__Directions for this task__:
Copy each of the rows below word for word, keeping their order.

__Input data__:
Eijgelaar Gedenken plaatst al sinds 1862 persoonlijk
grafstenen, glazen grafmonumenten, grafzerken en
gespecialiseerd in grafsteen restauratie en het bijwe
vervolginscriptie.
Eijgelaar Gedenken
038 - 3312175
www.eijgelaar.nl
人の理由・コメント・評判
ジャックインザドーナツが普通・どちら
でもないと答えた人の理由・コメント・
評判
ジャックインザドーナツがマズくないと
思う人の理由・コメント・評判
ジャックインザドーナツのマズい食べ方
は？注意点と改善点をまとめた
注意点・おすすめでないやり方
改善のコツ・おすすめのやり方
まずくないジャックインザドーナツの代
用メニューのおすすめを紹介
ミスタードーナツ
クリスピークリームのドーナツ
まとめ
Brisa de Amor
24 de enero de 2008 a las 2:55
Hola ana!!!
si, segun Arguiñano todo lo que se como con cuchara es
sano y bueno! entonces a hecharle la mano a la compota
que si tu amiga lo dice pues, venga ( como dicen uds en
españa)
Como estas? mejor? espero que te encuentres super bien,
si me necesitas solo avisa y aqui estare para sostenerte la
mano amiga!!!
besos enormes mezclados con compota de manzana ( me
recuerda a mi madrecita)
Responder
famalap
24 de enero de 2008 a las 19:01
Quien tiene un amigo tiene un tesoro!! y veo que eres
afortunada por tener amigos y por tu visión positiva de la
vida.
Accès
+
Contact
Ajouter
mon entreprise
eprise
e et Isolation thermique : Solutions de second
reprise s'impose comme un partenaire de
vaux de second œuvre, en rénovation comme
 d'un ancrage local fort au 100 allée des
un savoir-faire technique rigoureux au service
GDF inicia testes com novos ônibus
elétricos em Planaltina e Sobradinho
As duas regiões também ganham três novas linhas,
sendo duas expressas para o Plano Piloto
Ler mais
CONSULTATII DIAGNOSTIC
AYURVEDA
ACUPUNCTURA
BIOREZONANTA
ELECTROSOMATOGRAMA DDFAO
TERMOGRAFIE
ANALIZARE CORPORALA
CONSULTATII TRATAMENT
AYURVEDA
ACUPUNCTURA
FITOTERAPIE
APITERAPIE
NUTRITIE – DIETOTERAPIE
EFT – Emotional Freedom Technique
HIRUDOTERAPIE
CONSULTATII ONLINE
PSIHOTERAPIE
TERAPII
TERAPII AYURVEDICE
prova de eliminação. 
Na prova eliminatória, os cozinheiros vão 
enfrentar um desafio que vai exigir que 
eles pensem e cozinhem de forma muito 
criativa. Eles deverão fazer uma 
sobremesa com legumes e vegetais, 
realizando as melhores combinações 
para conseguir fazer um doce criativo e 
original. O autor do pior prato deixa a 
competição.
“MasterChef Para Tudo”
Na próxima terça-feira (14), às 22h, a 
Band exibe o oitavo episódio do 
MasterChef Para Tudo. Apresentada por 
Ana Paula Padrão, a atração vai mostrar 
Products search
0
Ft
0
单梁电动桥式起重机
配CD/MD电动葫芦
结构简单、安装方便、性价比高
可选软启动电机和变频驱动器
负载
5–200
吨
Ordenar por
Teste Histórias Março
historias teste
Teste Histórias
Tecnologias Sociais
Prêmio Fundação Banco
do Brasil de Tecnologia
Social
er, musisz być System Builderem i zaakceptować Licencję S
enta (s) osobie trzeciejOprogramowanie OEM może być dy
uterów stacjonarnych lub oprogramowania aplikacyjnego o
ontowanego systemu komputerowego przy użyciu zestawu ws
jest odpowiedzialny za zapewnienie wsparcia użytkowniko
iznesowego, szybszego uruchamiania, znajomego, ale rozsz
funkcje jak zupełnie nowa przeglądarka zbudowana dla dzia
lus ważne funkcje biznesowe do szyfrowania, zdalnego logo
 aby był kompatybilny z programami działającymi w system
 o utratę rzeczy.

__Output below__:
Eijgelaar Gedenken plaatst al sinds 1862 persoonlijk
grafstenen, glazen grafmonumenten, grafzerken en
gespecialiseerd in grafsteen restauratie en het bijwe
vervolginscriptie.
Eijgelaar Gedenken
038 - 3312175
www.eijgelaar.nl
人の理由・コメント・評判
ジャックインザドーナツが普通・どちら
でもないと答えた人の理由・コメント・
評判
ジャックインザドーナツがマズくないと
思う人の理由・コメント・評判
ジャックインザドーナツのマズい食べ方
は？注意点と改善点をまとめた
注意点・おすすめでないやり方
改善のコツ・おすすめのやり方
まずくないジャックインザドーナツの代
用メニューのおすすめを紹介
ミスタードーナツ
クリスピークリームのドーナツ
まとめ
Brisa de Amor
24 de enero de 2008 a las 2:55
Hola ana!!!
si, segun Arguiñano todo lo que se como con cuchara es
sano y bueno! entonces a hecharle la mano a la compota
que si tu amiga lo dice pues, venga ( como dicen uds en
españa)
Como estas? mejor? espero que te encuentres super bien,
si me necesitas solo avisa y aqui estare para sostenerte la
mano amiga!!!
besos enormes mezclados con compota de manzana ( me
recuerda a mi madrecita)
Responder
famalap
24 de enero de 2008 a las 19:01
Quien tiene un amigo tiene un tesoro!! y veo que eres
afortunada por tener amigos y por tu visión positiva de la
vida.
Accès
+
Contact
Ajouter
mon entreprise
eprise
e et Isolation thermique : Solutions de second
reprise s'impose comme un partenaire de
vaux de second œuvre, en rénovation comme
 d'un ancrage local fort au 100 allée des
un savoir-faire technique rigoureux au service
GDF inicia testes com novos ônibus
elétricos em Planaltina e Sobradinho
As duas regiões também ganham três novas linhas,
sendo duas expressas para o Plano Piloto
Ler mais
CONSULTATII DIAGNOSTIC
AYURVEDA
ACUPUNCTURA
BIOREZONANTA
ELECTROSOMATOGRAMA DDFAO
TERMOGRAFIE
ANALIZARE CORPORALA
CONSULTATII TRATAMENT
AYURVEDA
ACUPUNCTURA
FITOTERAPIE
APITERAPIE
NUTRITIE – DIETOTERAPIE
EFT – Emotional Freedom Technique
HIRUDOTERAPIE
CONSULTATII ONLINE
PSIHOTERAPIE
TERAPII
TERAPII AYURVEDICE
prova de eliminação. 
Na prova eliminatória, os cozinheiros vão 
enfrentar um desafio que vai exigir que 
eles pensem e cozinhem de forma muito 
criativa. Eles deverão fazer uma 
sobremesa com legumes e vegetais, 
realizando as melhores combinações 
para conseguir fazer um doce criativo e 
original. O autor do pior prato deixa a 
competição.
“MasterChef Para Tudo”
Na próxima terça-feira (14), às 22h, a 
Band exibe o oitavo episódio do 
MasterChef Para Tudo. Apresentada por 
Ana Paula Padrão, a atração vai mostrar 
Products search
0
Ft
0
单梁电动桥式起重机
配CD/MD电动葫芦
结构简单、安装方便、性价比高
可选软启动电机和变频驱动器
负载
5–200
吨
Ordenar por
Teste Histórias Março
historias teste
Teste Histórias
Tecnologias Sociais
Prêmio Fundação Banco
do Brasil de Tecnologia
Social
er, musisz być System Builderem i zaakceptować Licencję S
enta (s) osobie trzeciejOprogramowanie OEM może być dy
uterów stacjonarnych lub oprogramowania aplikacyjnego o
ontowanego systemu komputerowego przy użyciu zestawu ws
jest odpowiedzialny za zapewnienie wsparcia użytkowniko
iznesowego, szybszego uruchamiania, znajomego, ale rozsz
funkcje jak zupełnie nowa przeglądarka zbudowana dla dzia
lus ważne funkcje biznesowe do szyfrowania, zdalnego logo
 aby był kompatybilny z programami działającymi w system
 o utratę rzeczy.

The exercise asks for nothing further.